DOM VI DE PASCUA, Si alguno me ama...



En el Evangelio del VI Domingo de Pascua, Juan nos hace detenernos nuevamente en el Cenáculo y nos permite escuchar algunas de las últimas palabras que Jesús dirige a sus discípulos. El Maestro, que les lavó los pies y llegó a lo más profundo del servicio, descendiendo a las raíces de su persona para hablarles de su entrega y manifestarles su abrazo integral a su vida, ahora habla de amor, de inhabitación, de memoria y de paz. Perlas preciosas que salen de su boca para ser recogidas una a una hasta formar un depósito del que se puede sacar provecho de generación en generación. Jesús anuncia a sus seguidores que se acerca la hora de su partida, de su regreso al Padre, viaje penúltimo porque precederá a su nueva venida.

En este lugar donde la oscuridad de la traición no pudo prevalecer y fue vencida por la luz de un amor claro, fuerte e irreversible, Jesús invita a sus seguidores a consagrarse al amor. El amor nunca puede ser una imposición, sino sólo una propuesta, una opción. Intercepta el espacio sagrado de la libertad. Ante Jesús y el don de su vida ofrecida gratuitamente por amor a los hombres y a su salvación, existe la posibilidad de cerrarse o de acogerlo con amor: «Si alguno me ama, guardará mi palabra; y mi Padre le amará, y vendremos a él, y haremos morada en él». El amor es un poder que revoluciona la vida. Es la experiencia que aporta mayor fertilidad a quien la practica. El amor atrae el amor y permite a los humanos ampliar sus límites y convertirse en un hogar para otros. Amando al Maestro, de hecho, damos hospitalidad a la alteridad divina que se hace notar a través de sus palabras. Esta acogida se convierte en la puerta de entrada al Dios-Trinidad del Amor en el corazón del creyente. Entrando en el amor, cada discípulo deja que Dios entre en él, en su vida, en sus relaciones, en sus elecciones y las habite dándoles su propia forma, comunicándoles su propio estilo.
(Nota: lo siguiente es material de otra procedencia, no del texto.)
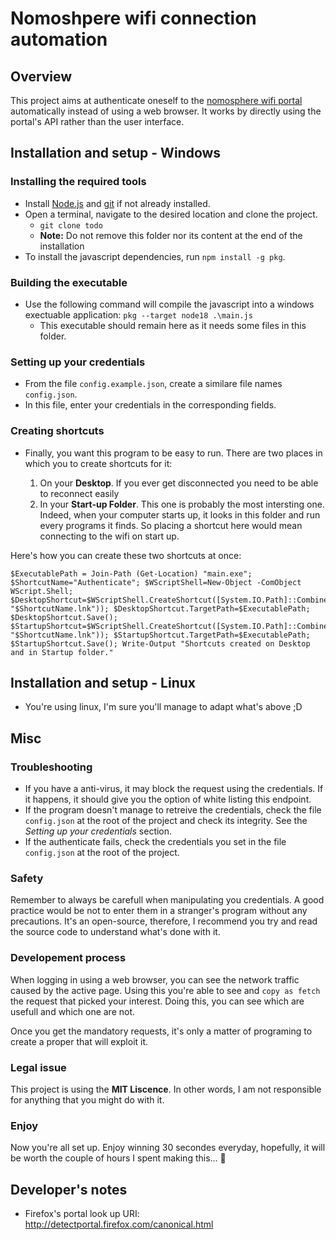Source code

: # Nomoshpere wifi connection automation

## Overview

This project aims at authenticate oneself to the [nomosphere wifi portal](https://controller.access.network/101/portal/) automatically instead of using a web browser.
It works by directly using the portal's API rather than the user interface.

## Installation and setup - Windows

### Installing the required tools

 - Install [Node.js](https://nodejs.org/en/download/prebuilt-installer) and [git](https://git-scm.com/downloads/win) if not already installed.
 - Open a terminal, navigate to the desired location and clone the project.
    - `git clone todo`
    - __Note:__ Do not remove this folder nor its content at the end of the installation
 - To install the javascript dependencies, run `npm install -g pkg`.

### Building the executable

 - Use the following command will compile the javascript into a windows exectuable application: `pkg --target node18 .\main.js`
    - This executable should remain here as it needs some files in this folder.

### Setting up your credentials

 - From the file `config.example.json`, create a similare file names `config.json`.
 - In this file, enter your credentials in the corresponding fields.

### Creating shortcuts

 - Finally, you want this program to be easy to run. There are two places in which you to create shortcuts for it:

    1. On your __Desktop__. If you ever get disconnected you need to be able to reconnect easily
    2. In your __Start-up Folder__. This one is probably the most intersting one. Indeed, when your computer starts up, it looks in this folder and run every programs it finds. So placing a shortcut here would mean connecting to the wifi on start up.

Here's how you can create these two shortcuts at once: 
```PS
$ExecutablePath = Join-Path (Get-Location) "main.exe"; $ShortcutName="Authenticate"; $WScriptShell=New-Object -ComObject WScript.Shell; $DesktopShortcut=$WScriptShell.CreateShortcut([System.IO.Path]::Combine([Environment]::GetFolderPath('Desktop'), "$ShortcutName.lnk")); $DesktopShortcut.TargetPath=$ExecutablePath; $DesktopShortcut.Save(); $StartupShortcut=$WScriptShell.CreateShortcut([System.IO.Path]::Combine([Environment]::GetFolderPath('Startup'), "$ShortcutName.lnk")); $StartupShortcut.TargetPath=$ExecutablePath; $StartupShortcut.Save(); Write-Output "Shortcuts created on Desktop and in Startup folder."
```

## Installation and setup - Linux

 - You're using linux, I'm sure you'll manage to adapt what's above ;D


## Misc

### Troubleshooting

 - If you have a anti-virus, it may block the request using the credentials. If it happens, it should give you the option of white listing this endpoint. 
 - If the program doesn't manage to retreive the credentials, check the file `config.json` at the root of the project and check its integrity. See the _Setting up your credentials_ section.
 - If the authenticate fails, check the credentials you set in the file `config.json` at the root of the project.

### Safety

Remember to always be carefull when manipulating you credentials. 
A good practice would be not to enter them in a stranger's program without any precautions.
It's an open-source, therefore, I recommend you try and read the source code to understand what's done with it.

### Developement process

When logging in using a web browser, you can see the network traffic caused by the active page.
Using this you're able to see and `copy as fetch` the request that picked your interest. 
Doing this, you can see which are usefull and which one are not.

Once you get the mandatory requests, it's only a matter of programing to create a proper that will exploit it.

### Legal issue

This project is using the __MIT Liscence__. In other words, I am not responsible for anything that you might do with it.

### Enjoy

Now you're all set up. Enjoy winning 30 secondes everyday, hopefully, it will be worth the couple of hours I spent making this... 🫠

## Developer's notes

 - Firefox's portal look up URI: http://detectportal.firefox.com/canonical.html
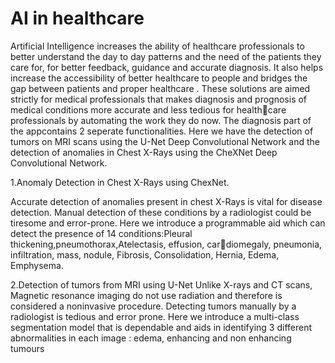 # AI in healthcare
Artificial Intelligence increases the ability of healthcare professionals to better understand the day to day patterns and the need of the patients they care for, for better feedback, guidance and accurate diagnosis. It also helps increase the accessibility of better healthcare to people and bridges the gap
between patients and proper healthcare . 
These solutions are aimed strictly for medical professionals that makes diagnosis and
prognosis of medical conditions more accurate and less tedious for healthcare professionals by automating the work they do now. The diagnosis part of the appcontains 2 seperate functionalities. Here we have the detection of tumors on
MRI scans using the U-Net Deep Convolutional Network and the detection of anomalies in Chest X-Rays using the CheXNet Deep Convolutional Network.

1.Anomaly Detection in Chest X-Rays using ChexNet.

Accurate detection of anomalies present in chest X-Rays is
vital for disease detection. Manual detection of these conditions by a radiologist could be tiresome and error-prone. Here we introduce a programmable aid which can detect the presence of 14 conditions:Pleural thickening,pneumothorax,Atelectasis, effusion, cardiomegaly, pneumonia, infiltration, mass,
nodule, Fibrosis, Consolidation, Hernia, Edema, Emphysema.

2.Detection of tumors from MRI using U-Net
Unlike X-rays and CT scans, Magnetic resonance imaging do not use radiation and therefore is considered a noninvasive procedure. Detecting tumors manually by a radiologist is tedious and error prone. Here we introduce a
multi-class segmentation model that is dependable and aids in identifying 3
different abnormalities in each image : edema, enhancing and non enhancing tumours
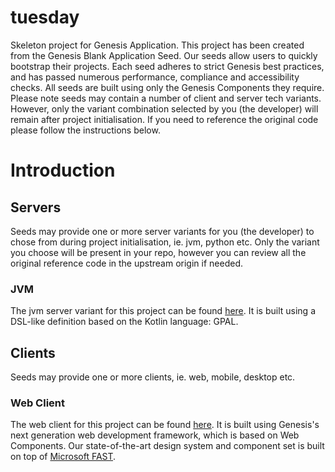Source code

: # tuesday

Skeleton project for Genesis Application. This project has been created from the Genesis Blank Application Seed. Our seeds allow users to quickly bootstrap
their projects. Each seed adheres to strict Genesis best practices, and has passed numerous performance, compliance and
accessibility checks. All seeds are built using only the Genesis Components they require. Please note seeds may contain
a number of client and server tech variants. However, only the variant combination selected by you (the developer) will
remain after project initialisation. If you need to reference the original code please follow the instructions below.

# Introduction

## Servers

Seeds may provide one or more server variants for you (the developer) to chose from during project initialisation, ie.
jvm, python etc. Only the variant you choose will be present in your repo, however you can review all the original
reference code in the upstream origin if needed.

### JVM

The jvm server variant for this project can be found [here](./server/jvm/README.md).
It is built using a DSL-like definition based on the Kotlin language: GPAL.

## Clients

Seeds may provide one or more clients, ie. web, mobile, desktop etc.

### Web Client

The web client for this project can be found [here](./client/web/README.md). It is built using Genesis's next
generation web development framework, which is based on Web Components. Our state-of-the-art design system and component
set is built on top of [Microsoft FAST](https://www.fast.design/docs/introduction/).
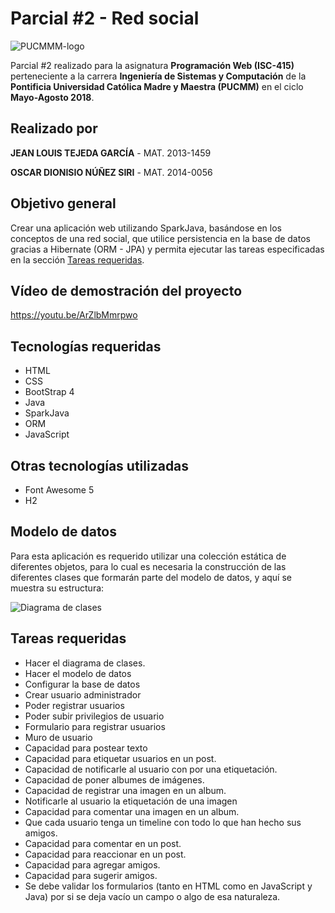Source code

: # Parcial #2 - Red social

![PUCMMM-logo](https://i.imgur.com/9eEIci9.png)

Parcial #2 realizado para la asignatura **Programación Web (ISC-415)** perteneciente a la carrera **Ingeniería de Sistemas y Computación** de la **Pontificia Universidad Católica Madre y Maestra (PUCMM)** en el ciclo **Mayo-Agosto 2018**.

## Realizado por

**JEAN LOUIS TEJEDA GARCÍA** -  MAT. 2013-1459

**OSCAR DIONISIO NÚÑEZ SIRI** -  MAT. 2014-0056

## Objetivo general

Crear una aplicación web utilizando SparkJava, basándose en los conceptos de una red social, que utilice persistencia en la base de datos gracias a Hibernate (ORM - JPA) y permita ejecutar las tareas especificadas en la sección [Tareas requeridas](#tareas-requeridas).

## Vídeo de demostración del proyecto

https://youtu.be/ArZlbMmrpwo

## Tecnologías requeridas

- HTML
- CSS
- BootStrap 4
- Java
- SparkJava
- ORM
- JavaScript

## Otras tecnologías utilizadas

- Font Awesome 5
- H2

## Modelo de datos
Para esta aplicación es requerido utilizar una colección estática de diferentes objetos, para lo cual es necesaria la construcción de las diferentes clases que formarán parte del modelo de datos, y aquí se muestra su estructura:

![Diagrama de clases](https://i.imgur.com/oZFmIzY.png)

## Tareas requeridas

- Hacer el diagrama de clases.
- Hacer el modelo de datos
- Configurar la base de datos
- Crear usuario administrador
- Poder registrar usuarios
- Poder subir privilegios de usuario
- Formulario para registrar usuarios
- Muro de usuario
- Capacidad para postear texto
- Capacidad para etiquetar usuarios en un post.
- Capacidad de notificarle al usuario con por una etiquetación.
- Capacidad de poner albumes de imágenes.
- Capacidad de registrar una imagen en un album.
- Notificarle al usuario la etiquetación de una imagen
- Capacidad para comentar una imagen en un album.
- Que cada usuario tenga un timeline con todo lo que han hecho sus amigos.
- Capacidad para comentar en un post.
- Capacidad para reaccionar en un post.
- Capacidad para agregar amigos.
- Capacidad para sugerir amigos.
- Se debe validar los formularios (tanto en HTML como en JavaScript y Java) por si se deja vacío un campo o algo de esa naturaleza.
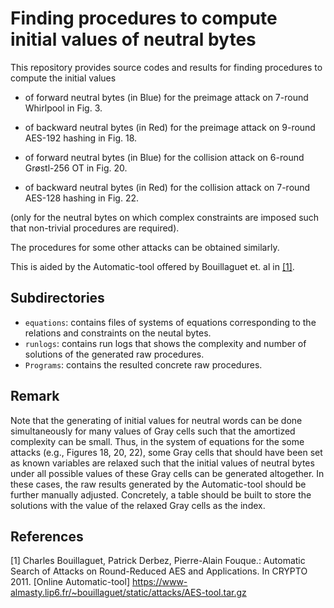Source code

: # Finding procedures to compute initial values of neutral bytes

This repository provides source codes and results for finding procedures to compute the initial values 

* of forward neutral bytes (in Blue) for the preimage attack on 7-round Whirlpool in Fig. 3.

* of backward neutral bytes (in Red) for the preimage attack on 9-round AES-192 hashing in Fig. 18.

* of forward neutral bytes (in Blue) for the collision attack on 6-round Grøstl-256 OT in Fig. 20.

* of backward neutral bytes (in Red) for the collision attack on 7-round AES-128 hashing in Fig. 22.

(only for the neutral bytes on which complex constraints are imposed such that non-trivial procedures are required).

The procedures for some other attacks can be obtained similarly.

This is aided by the Automatic-tool offered by Bouillaguet et. al in [\[1\]](https://www-almasty.lip6.fr/~bouillaguet/static/attacks/AES-tool.tar.gz).


## Subdirectories

* `equations`: contains files of systems of equations corresponding to the relations and constraints on the neutal bytes.
* `runlogs`: contains run logs that shows the complexity and number of solutions of the generated raw procedures.
* `Programs`: contains the resulted concrete raw procedures.

## Remark

Note that the generating of initial values for neutral words can be done simultaneously for many values of Gray cells such that the amortized complexity can be small. Thus, in the system of equations for the some attacks (e.g., Figures 18, 20, 22), some Gray cells that should have been set as known variables are relaxed such that the initial values of neutral bytes under all possible values of these Gray cells can be generated altogether. In these cases, the raw results generated by the Automatic-tool should be further manually adjusted. Concretely, a table should be built to store the solutions with the value of the relaxed Gray cells as the index.

## References

[1] Charles Bouillaguet, Patrick Derbez, Pierre-Alain Fouque.: Automatic Search of Attacks on Round-Reduced AES and Applications. In CRYPTO 2011. [Online Automatic-tool] https://www-almasty.lip6.fr/~bouillaguet/static/attacks/AES-tool.tar.gz

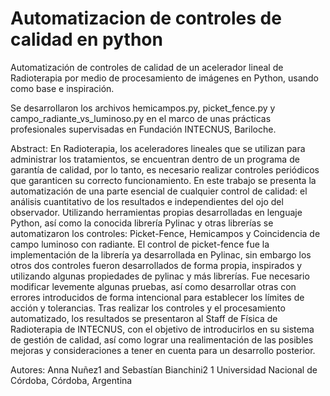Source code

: # Automatizacion de controles de calidad en python
Automatización de controles de calidad de un acelerador lineal de Radioterapia por medio de procesamiento de imágenes en Python, usando como base e inspiración.

Se desarrollaron los archivos hemicampos.py, picket_fence.py y campo_radiante_vs_luminoso.py en el marco de unas prácticas profesionales supervisadas en Fundación INTECNUS, Bariloche. 

Abstract: 
En Radioterapia, los aceleradores lineales que se utilizan para administrar los tratamientos, se encuentran dentro de un programa de garantía de calidad, por lo tanto, es necesario realizar controles periódicos que garanticen su correcto funcionamiento. En este trabajo se presenta la automatización de una parte esencial de cualquier control de calidad: el análisis cuantitativo de los resultados e independientes del ojo del observador. Utilizando herramientas propias desarrolladas en lenguaje Python, así como la conocida librería Pylinac y otras librerías se automatizaron los controles: Picket-Fence, Hemicampos y Coincidencia de campo luminoso con radiante. El control de picket-fence fue la implementación de la librería ya desarrollada en Pylinac, sin embargo los otros dos controles fueron desarrollados de forma propia, inspirados y utilizando algunas propiedades de pylinac y más librerías. Fue necesario modificar levemente algunas pruebas, así como desarrollar otras con errores introducidos de forma intencional  para establecer los límites de acción y tolerancias. Tras realizar los controles y el procesamiento automatizado, los resultados se presentaron al Staff de Física de Radioterapia de INTECNUS, con el objetivo de introducirlos en su sistema de gestión de calidad, así como lograr una realimentación de las posibles mejoras y consideraciones a tener en cuenta para un desarrollo posterior.







Autores:
Anna Nuñez1 and Sebastían Bianchini2
1 Universidad Nacional de Córdoba, Córdoba, Argentina
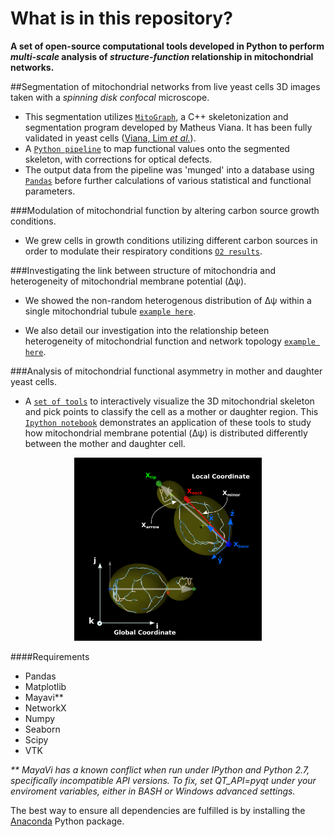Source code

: # What is in this repository?
**A set of open-source computational tools developed in Python to perform *multi-scale* analysis of *structure-function* relationship in mitochondrial networks.**

##Segmentation of mitochondrial networks from live yeast cells 3D images taken with a *spinning disk confocal* microscope.
- This segmentation utilizes [`MitoGraph`](https://github.com/vianamp/MitoGraph.git), a C++ skeletonization and segmentation program developed by Matheus Viana. It has been fully validated in yeast cells \([Viana, Lim *et al.*](http://www.ncbi.nlm.nih.gov/pubmed/25640425)). 
- A [`Python pipeline`](https://github.com/moosekaka/sweepython/tree/master/pipeline) to map functional values onto the segmented skeleton, with corrections for optical defects.
- The output data from the pipeline was 'munged' into a database using [`Pandas`](http://pandas.pydata.org/pandas-docs/stable/) before further calculations of various statistical and functional parameters.

###Modulation of mitochondrial function by altering carbon source growth conditions.
- We grew cells in growth conditions utilizing different carbon sources in order to modulate their respiratory conditions [`O2 results`](https://github.com/moosekaka/sweepython/blob/master/o2_vr_dy_panel.ipynb).

###Investigating the link between structure of mitochondria and heterogeneity of mitochondrial membrane potential (Δψ).
- We showed the non-random heterogenous distribution of Δψ within a single mitochondrial tubule [`example here`](https://github.com/moosekaka/sweepython/tree/master/tubuleHet).

- We also detail our investigation into the relationship beteen heterogeneity of mitochondrial function and network topology [`example here`](https://github.com/moosekaka/sweepython/tree/master/networkHet).

###Analysis of mitochondrial functional asymmetry in mother and daughter yeast cells.
- A [`set of tools`](https://github.com/moosekaka/sweepython/tree/master/vtk_viz) to interactively visualize the 3D mitochondrial skeleton and pick points to classify the cell as a mother or daughter region. This [`Ipython notebook`](https://github.com/moosekaka/sweepython/blob/master/mother%20bud%20analysis.ipynb) demonstrates an application of these tools to study how mitochondrial membrane potential (Δψ) is distributed differently between the mother and daughter cell.  

<p align="center">
<img src="https://github.com/moosekaka/sweepython/blob/master/images/coors.png" width="300" />
</p>

####Requirements
* Pandas
* Matplotlib
* Mayavi\**
* NetworkX
* Numpy
* Seaborn
* Scipy
* VTK

_\** MayaVi has a known conflict when run under IPython and Python 2.7, specifically incompatible API versions. To fix, set QT_API=pyqt under your enviroment variables, either in BASH or Windows advanced settings._


The best way to ensure all dependencies are fulfilled is by installing the [Anaconda](https://www.continuum.io/downloads) Python package.

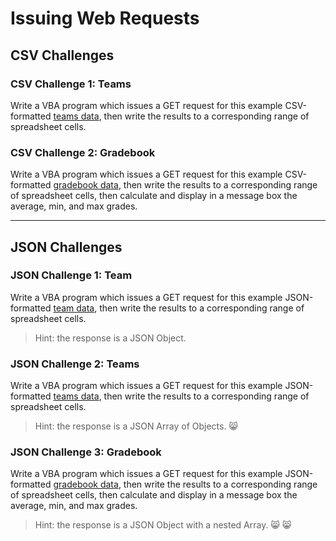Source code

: # Issuing Web Requests

## CSV Challenges

### CSV Challenge 1: Teams

Write a VBA program which issues a GET request for this example CSV-formatted [teams data](https://raw.githubusercontent.com/prof-rossetti/georgetown-opim-557-201803/master/exercises/web-requests/data/teams.csv), then write the results to a corresponding range of spreadsheet cells.

### CSV Challenge 2: Gradebook

Write a VBA program which issues a GET request for this example CSV-formatted [gradebook data](https://raw.githubusercontent.com/prof-rossetti/georgetown-opim-557-201803/master/exercises/web-requests/data/gradebook.csv), then write the results to a corresponding range of spreadsheet cells, then calculate and display in a message box the average, min, and max grades.

<hr>

## JSON Challenges

### JSON Challenge 1: Team

Write a VBA program which issues a GET request for this example JSON-formatted [team data](https://raw.githubusercontent.com/prof-rossetti/georgetown-opim-557-201803/master/exercises/web-requests/data/teams/1.json), then write the results to a corresponding range of spreadsheet cells.

> Hint: the response is a JSON Object.

### JSON Challenge 2: Teams

Write a VBA program which issues a GET request for this example JSON-formatted [teams data](https://raw.githubusercontent.com/prof-rossetti/georgetown-opim-557-201803/master/exercises/web-requests/data/teams.json), then write the results to a corresponding range of spreadsheet cells.

> Hint: the response is a JSON Array of Objects. :smile_cat:

### JSON Challenge 3: Gradebook

Write a VBA program which issues a GET request for this example JSON-formatted [gradebook data](https://raw.githubusercontent.com/prof-rossetti/georgetown-opim-557-201803/master/exercises/web-requests/data/gradebook.json), then write the results to a corresponding range of spreadsheet cells, then calculate and display in a message box the average, min, and max grades.

> Hint: the response is a JSON Object with a nested Array. :smile_cat: :smile_cat:
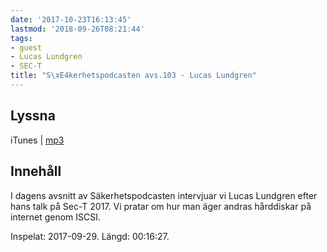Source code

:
 ```yaml
---
date: '2017-10-23T16:13:45'
lastmod: '2018-09-26T08:21:44'
tags:
- guest
- Lucas Lundgren
- SEC-T
title: "S\xE4kerhetspodcasten avs.103 - Lucas Lundgren"
---
```

## Lyssna

iTunes \| [mp3](http://traffic.libsyn.com/sakerhetspodcasten/SEC-T_2017_Lucas_Lundgren.mp3)

## Innehåll

I dagens avsnitt av Säkerhetspodcasten intervjuar vi Lucas Lundgren efter hans talk
på Sec-T 2017. Vi pratar om hur man äger andras hårddiskar på internet genom ISCSI.

Inspelat: 2017-09-29. Längd: 00:16:27.
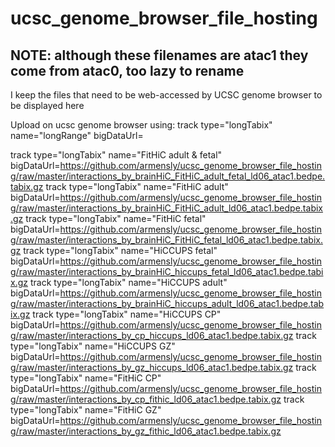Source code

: # ucsc_genome_browser_file_hosting
## NOTE: although these filenames are atac1 they come from atac0, too lazy to rename
I keep the files that need to be web-accessed by UCSC genome browser to be displayed here

Upload on ucsc genome browser using:
track type="longTabix" name="longRange" bigDataUrl=<url>

track type="longTabix" name="FitHiC adult & fetal" bigDataUrl=https://github.com/armensly/ucsc_genome_browser_file_hosting/raw/master/interactions_by_brainHiC_FitHiC_adult_fetal_ld06_atac1.bedpe.tabix.gz
track type="longTabix" name="FitHiC adult" bigDataUrl=https://github.com/armensly/ucsc_genome_browser_file_hosting/raw/master/interactions_by_brainHiC_FitHiC_adult_ld06_atac1.bedpe.tabix.gz
track type="longTabix" name="FitHiC fetal" bigDataUrl=https://github.com/armensly/ucsc_genome_browser_file_hosting/raw/master/interactions_by_brainHiC_FitHiC_fetal_ld06_atac1.bedpe.tabix.gz
track type="longTabix" name="HiCCUPS fetal" bigDataUrl=https://github.com/armensly/ucsc_genome_browser_file_hosting/raw/master/interactions_by_brainHiC_hiccups_fetal_ld06_atac1.bedpe.tabix.gz
track type="longTabix" name="HiCCUPS adult" bigDataUrl=https://github.com/armensly/ucsc_genome_browser_file_hosting/raw/master/interactions_by_brainHiC_hiccups_adult_ld06_atac1.bedpe.tabix.gz
track type="longTabix" name="HiCCUPS CP" bigDataUrl=https://github.com/armensly/ucsc_genome_browser_file_hosting/raw/master/interactions_by_cp_hiccups_ld06_atac1.bedpe.tabix.gz
track type="longTabix" name="HiCCUPS GZ" bigDataUrl=https://github.com/armensly/ucsc_genome_browser_file_hosting/raw/master/interactions_by_gz_hiccups_ld06_atac1.bedpe.tabix.gz
track type="longTabix" name="FitHiC CP" bigDataUrl=https://github.com/armensly/ucsc_genome_browser_file_hosting/raw/master/interactions_by_cp_fithic_ld06_atac1.bedpe.tabix.gz
track type="longTabix" name="FitHiC GZ" bigDataUrl=https://github.com/armensly/ucsc_genome_browser_file_hosting/raw/master/interactions_by_gz_fithic_ld06_atac1.bedpe.tabix.gz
El amor y la obediencia van juntos. De hecho, sólo se puede obedecer por amor. La obediencia por amor crea hombres y mujeres libres; La obediencia por miedo crea esclavos. Amar a Jesús significa escuchar al Padre, desarrollar, como el Maestro, un corazón filial capaz de diálogo continuo con Dios y de abandono constante a su voluntad. Amar a Jesús significa también saber esperar ese don sorprendente del Padre que es el Espíritu Santo, el Paráclito, el amigo fiel, el abogado y el intercesor que tiene también la función de instruir interiormente, de recordar y de actualizar las palabras de Jesús. El Maestro se reúne con el Padre pero no deja solos a los suyos, los sumerge en ese clima sano de donación y de amor del que el Espíritu de Dios es garante.

Luego Jesús comunica el don que deja a sus seguidores antes de concluir su vida terrena: la paz, una paz distinta a la del mundo. Y aquí Jesús habla del mundo no como sinónimo de humanidad, sino como de aquella experiencia humana que resiste obstinadamente al amor de Dios. Mientras que la paz del mundo es frágil y fugaz, basada en compromisos y a menudo manipulada por intereses mezquinos, la paz que da Jesús es fuerte y segura porque está imbuida de su comunión con el Padre.

El tiempo de estar juntos en esa dinámica de discipulado hecha de palabras, de miradas, de contacto, de compartir, está llegando a su fin. Jesús va al Padre, a Aquel que lo envió, cuya voluntad ha sido su alimento diario ininterrumpidamente. Y va como quien va a una fiesta, invitando a sus discípulos a la alegría, a ser felices porque en el abrazo entre el Padre y el Hijo está el sentido de todas las cosas y su plenitud. En este abrazo, incluso los alejados, encuentran un hogar y los creyentes de corazón generoso descubren el estilo que más les conviene: abrazar a Dios, al hombre y a la historia.